Kate Nash; merely her name seems to be a loaded term. On the one hand, she could be loved for her kitchen sink wit, her give-zero-fucks public persona and her commitment to individualism in the acoustic-singer-songwriter market. On the other hand, she could be seen as the apotheosis of the thankfully burst commercial indie-pop bubble, a snotty approach to the press and public, plus her idiosyncratic, inflammatory rhyming of “bitter”.
In any case, Nash is soon to be back on the music scene with new album, ‘Girl Talk’. It follows on from 2010’s ‘My Best Friend Is You’, a more experimental but less successful effort than her debut, ‘Made Of Bricks’. On her previous effort, ‘Kiss That Grrrl’ points the direction that Nash takes this time around: all things 90s.

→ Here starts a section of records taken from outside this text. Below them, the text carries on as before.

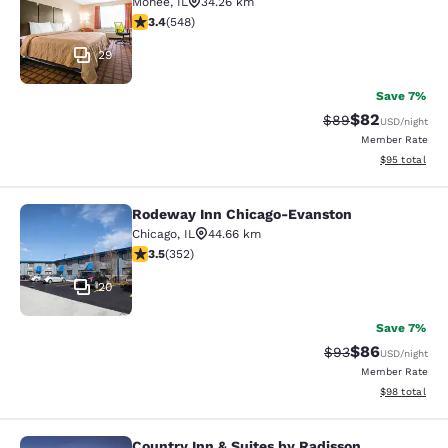
Monee
,
IL
34.26 km
3.43 stars rating. Good. 548 reviews
3.4
(
548
)
29
Save 7%
$82
Strikethrough Rat
Discounted ra
$89
USD
/night
Member Rate
View estimate
$95
total
Rodeway Inn Chicago-Evanston
Rodeway Inn Chicago-Evanston
Chicago
,
IL
44.66 km
3.47 stars rating. Good. 352 reviews
3.5
(
352
)
20
Save 7%
$86
Strikethrough Rat
Discounted ra
$93
USD
/night
Member Rate
View estimate
$98
total
Country Inn & Suites by Radisson,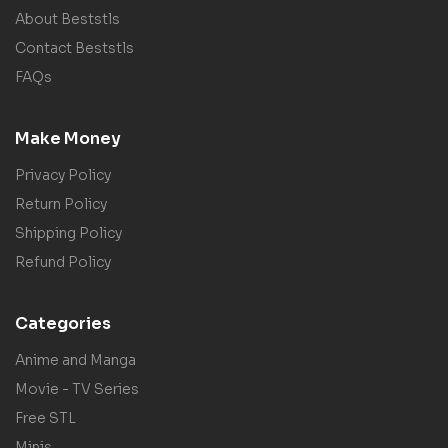
About Beststls
Contact Beststls
FAQs
Make Money
Privacy Policy
Return Policy
Shipping Policy
Refund Policy
Categories
Anime and Manga
Movie - TV Series
Free STL
Minis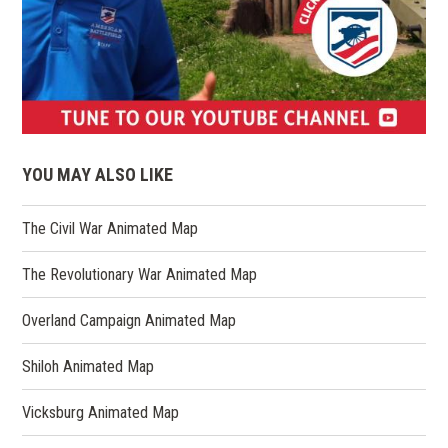
(opens
in
YOU MAY ALSO LIKE
a
new
The Civil War Animated Map
window)
The Revolutionary War Animated Map
Overland Campaign Animated Map
Shiloh Animated Map
Vicksburg Animated Map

With the 1990s having a moment in our culture (example), Nash has seized much of the superficiality of the time within her lyrical ideas and song styles, but has grasped little of the essence and context it was in.

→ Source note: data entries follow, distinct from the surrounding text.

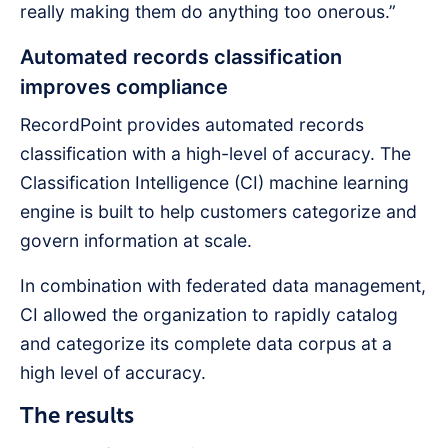
really making them do anything too onerous.”
Automated records classification
improves compliance
RecordPoint provides automated records
classification with a high-level of accuracy. The
Classification Intelligence (CI) machine learning
engine is built to help customers categorize and
govern information at scale.
In combination with federated data management,
CI allowed the organization to rapidly catalog
and categorize its complete data corpus at a
high level of accuracy.
The results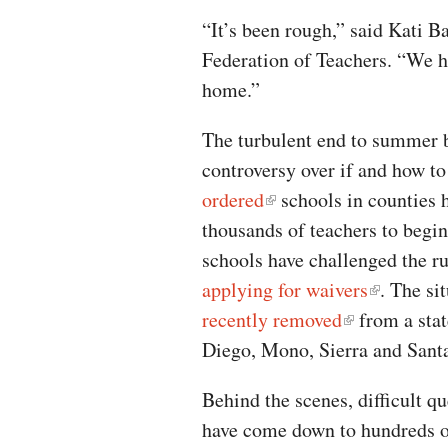
“It’s been rough,” said Kati Ba
Federation of Teachers. “We ha
home.”
The turbulent end to summer 
controversy over if and how to
ordered
schools in counties 
thousands of teachers to begin
schools have challenged the r
applying for waivers
. The si
recently removed
from a stat
Diego, Mono, Sierra and Sant
Behind the scenes, difficult q
have come down to hundreds of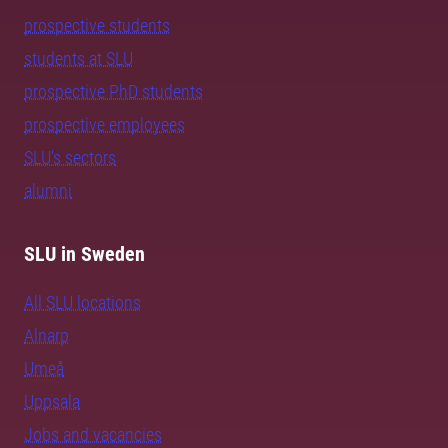
prospective students
students at SLU
prospective PhD students
prospective employees
SLU's sectors
alumni
SLU in Sweden
All SLU locations
Alnarp
Umeå
Uppsala
Jobs and vacancies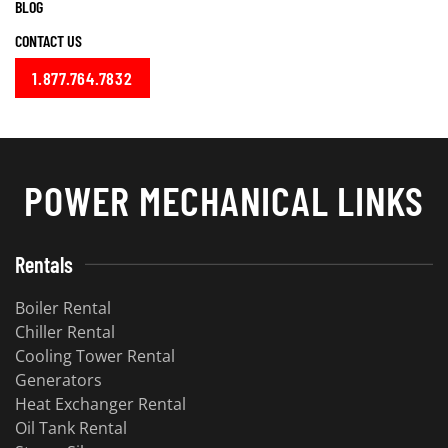
BLOG
CONTACT US
1.877.764.7832
POWER MECHANICAL LINKS
Rentals
Boiler Rental
Chiller Rental
Cooling Tower Rental
Generators
Heat Exchanger Rental
Oil Tank Rental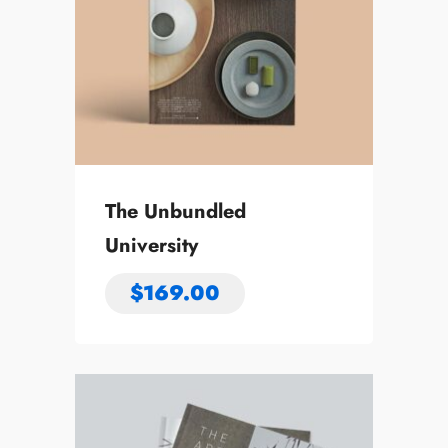
The Unbundled
University
$
169.00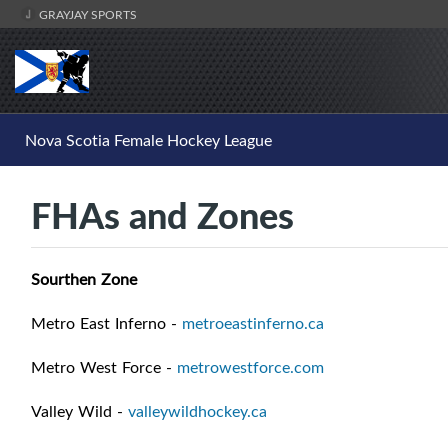
GRAYJAY SPORTS
Nova Scotia Female Hockey League
FHAs and Zones
Sourthen Zone
Metro East Inferno -
metroeastinferno.ca
Metro West Force -
metrowestforce.com
Valley Wild -
valleywildhockey.ca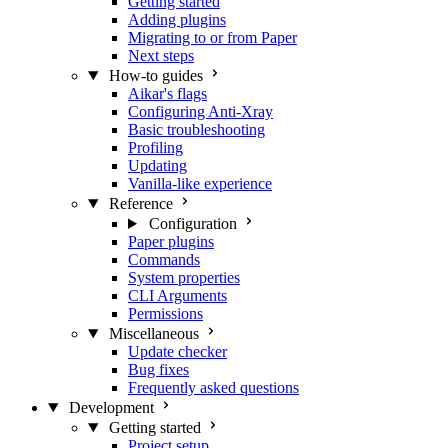
Getting started
Adding plugins
Migrating to or from Paper
Next steps
How-to guides
Aikar's flags
Configuring Anti-Xray
Basic troubleshooting
Profiling
Updating
Vanilla-like experience
Reference
Configuration
Paper plugins
Commands
System properties
CLI Arguments
Permissions
Miscellaneous
Update checker
Bug fixes
Frequently asked questions
Development
Getting started
Project setup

Take opener ‘Part Heart’, a slow, sexy intro, somewhat comparable to the rehashed 60s-fandom that Lana Del Rey purveys, it gradually builds up into a driving, Hole-like number, with Nash‘s voice growing ever more spiteful. However, despite sounding like the 90s, it doesn’t do anything to make it new in 2013, unlike Basement‘s latest grunge opus. Furthermore, the lyrics are beyond banal; “And it doesn’t matter / How much I hurt myself / I still feel the same”. It’s hardly the political awareness of Bratmobile or the bratty enthusiasm of Yeastie Girlz.
Indeed, over the album, Nash follows the formula of her first song, with the most basic of variations. Take the jumpy bass and The Cure-like guitarwork of ‘Are You There Sweetheart?’, the acoustic strumming and crowd vocals of ‘You’re So Cool, I’m So Freaky’ and the Dinosaur Jr. drive of ‘Fri-End?’. On other tunes, she throws the experimental boat at and goes for all out theft; this can be seen in the treble-drenched embarrassment of ‘Rap For Rejection’ and the Imogen Heap-isms of ‘Lullaby For An Insomniac’.

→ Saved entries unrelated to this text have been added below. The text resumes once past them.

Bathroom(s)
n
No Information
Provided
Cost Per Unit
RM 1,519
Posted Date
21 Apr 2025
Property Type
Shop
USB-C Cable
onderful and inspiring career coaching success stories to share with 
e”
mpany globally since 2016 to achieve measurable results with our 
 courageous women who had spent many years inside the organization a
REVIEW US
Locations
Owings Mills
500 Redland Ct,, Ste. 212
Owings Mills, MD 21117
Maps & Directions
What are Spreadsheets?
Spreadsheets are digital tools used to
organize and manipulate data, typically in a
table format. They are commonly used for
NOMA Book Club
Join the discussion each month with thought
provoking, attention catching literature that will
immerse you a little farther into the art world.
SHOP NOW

Troughout the album, it becomes apparent that despite being the double-threat of a singer-songwriter, she really lacks anything to say lyrically. Perhaps you could put it down to her aping of the dejected, cynical 90s, or you could see it as a connecting theme of all her past records. Where once it was “stop being a dickhead”, now we hear a chorus where “feel” is rhymed with “feel” and “real” is rhymed with “real”.
Instrumentally, the album also falls flat. It merely sounds like the rehashing of influences as opposed to trying to better the acoustic-singer niche Nash spent awhile carving. Take a song like ‘3AM’; the simplistic string-skipping sounds like something Marr would’ve shat out on a bad day for Modest Mouse. Then there are the nursery-toy samples and spaced out drums on ‘Labyrinth’ and the droning guitars of ‘Cherry Pickin’.
It seems on ‘Girl Talk’ that in lieu of further introspection, Nash has gone for a persona of a moment in time. Despite this being a period of genuinely rebellious music, Nash fails to infuriate, inspire or ignite; instead, she just bores. For all of the exploration of the past, the music of Kate Nash in 2013 still isn’t up to scratch.